Last Shabbos, a friend I hadn’t seen in awhile sat down next to me at a Kiddush. I barely recognized him. He had lost forty pounds since I last saw him. I asked him what happened to him. He described how his wife had announced one day, in a tone that brooked no opposition, that they were going to the doctor.

"What should I tell the doctor?" my friend asked. "For starters, tell him that you sound like you are going to die when you sleep," his wife replied. The doctor ordered a battery of tests, which revealed that in his mid-40s he had already developed diabetes and his triglycerides were three times the danger level. "My wife saved my life," he told me.

That same Shabbos another friend related how he had asked someone near him at a shalom zachor why he was breathing so hard. The man explained that he had just climbed several flights of stairs. Still not satisfied, my friend insisted that he speak to a doctor sitting nearby. The doctor told the man to meet him in the hospital on Sunday. While there, the man had a heart attack, which, Baruch Hashem, he survived.

Judging from number of four-color glossy pamphlets still being passed out in shul, there are too many young men in our community who are not so fortunate as to collapse in a hospital.

PREMATURE DEATH IS ONLY THE TIP OF THE ICEBERG. By ignoring our bodies when we are young too many of us our heading for an old age in which we are imprisoned by our own bodies.

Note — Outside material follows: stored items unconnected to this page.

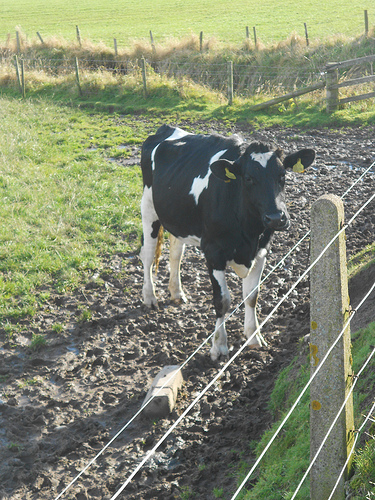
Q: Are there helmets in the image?
A: No, there are no helmets.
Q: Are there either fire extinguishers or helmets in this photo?
A: No, there are no helmets or fire extinguishers.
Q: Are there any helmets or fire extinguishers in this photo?
A: No, there are no helmets or fire extinguishers.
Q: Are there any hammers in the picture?
A: No, there are no hammers.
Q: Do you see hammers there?
A: No, there are no hammers.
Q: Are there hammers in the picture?
A: No, there are no hammers.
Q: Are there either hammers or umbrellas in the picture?
A: No, there are no hammers or umbrellas.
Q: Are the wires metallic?
A: Yes, the wires are metallic.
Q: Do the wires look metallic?
A: Yes, the wires are metallic.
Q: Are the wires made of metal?
A: Yes, the wires are made of metal.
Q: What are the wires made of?
A: The wires are made of metal.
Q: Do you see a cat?
A: No, there are no cats.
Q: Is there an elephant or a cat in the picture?
A: No, there are no cats or elephants.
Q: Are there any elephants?
A: No, there are no elephants.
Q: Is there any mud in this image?
A: Yes, there is mud.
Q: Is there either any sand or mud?
A: Yes, there is mud.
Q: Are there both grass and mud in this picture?
A: Yes, there are both mud and grass.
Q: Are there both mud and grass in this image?
A: Yes, there are both mud and grass.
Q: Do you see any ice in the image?
A: No, there is no ice.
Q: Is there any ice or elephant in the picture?
A: No, there are no ice or elephants.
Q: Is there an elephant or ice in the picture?
A: No, there are no ice or elephants.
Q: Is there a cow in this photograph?
A: Yes, there is a cow.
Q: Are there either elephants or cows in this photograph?
A: Yes, there is a cow.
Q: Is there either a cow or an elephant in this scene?
A: Yes, there is a cow.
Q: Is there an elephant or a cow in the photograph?
A: Yes, there is a cow.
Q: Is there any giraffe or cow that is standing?
A: Yes, the cow is standing.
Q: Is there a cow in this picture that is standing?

Between 1900 and 2000, the average life expectancy in the United States increased by 30 years. Modern medicine has found many ways to cure disease and keep us alive, but the body still wears out. If we are fortunate enough to live long lives, we can count on losing ten percent of our muscle mass every decade past forty, on our hair graying, our eyes growing more far-sighted.

Much of that is inevitable. What is not inevitable is that old age should become a virtual prison, in which even the simplest daily tasks sap all one’s energy. Just getting up out of a chair requires a huge investment of time and energy for many elderly people. Think about what it means to have to plan out each move from one place to another in the room, and decide whether it’s worth the effort.

Fear is the constant companion of the elderly. Each year, 350,000 elderly people in the United States fall and break a hip. Of those one-fifth will never walk again, and two-fifths will have to move to a nursing home. The three best predictors of such a fall are poor balance, muscle weakness, and taking four or more prescription medications. (Those with all three have a 100% chance of falling within the next year.)

But medications can be simplified and even a moderate exercise and weight-lifting program can do much to improve balance and reverse muscle deterioration. We are not talking about Arnold Schwarzenegger-style pumping iron, but repetitions with small weights.

Exercise "is the closest thing we have to a fountain of youth," says Dr. S. Jay Olshansky, a longevity researcher at the University of Illinois. As far as exercise goes, it is never too late, and never early enough to get started. Many studies show significant benefits from moderate exercise even for those who have lived sedentary lives until their mid-70s.

Experts stress that no more than 30% (and some say as little as 6%) of longevity is determined by heredity. The rest depends largely on lifestyle. And research shows that most of the healthy behaviors that help fight disease also slow down the aging process. Keep moving, shed excess weight, and eat well are the golden rules.

Even where longevity is not increased, much can be done to improve the quality of life. In one controlled study of 568 men and women over seventy identified as at high risk of becoming disabled, the group assigned trained geriatricians, as opposed to their normal physician, were 33% less likely to become disabled and 50% less likely to develop depression over the next eighteen months.

Bottom line: Exercising and proper eating is not at the expense of one’s ruchnios. Rather it provides is with the tools to enjoy productive old age, with a lot more to think about than the most recent physical breakdown.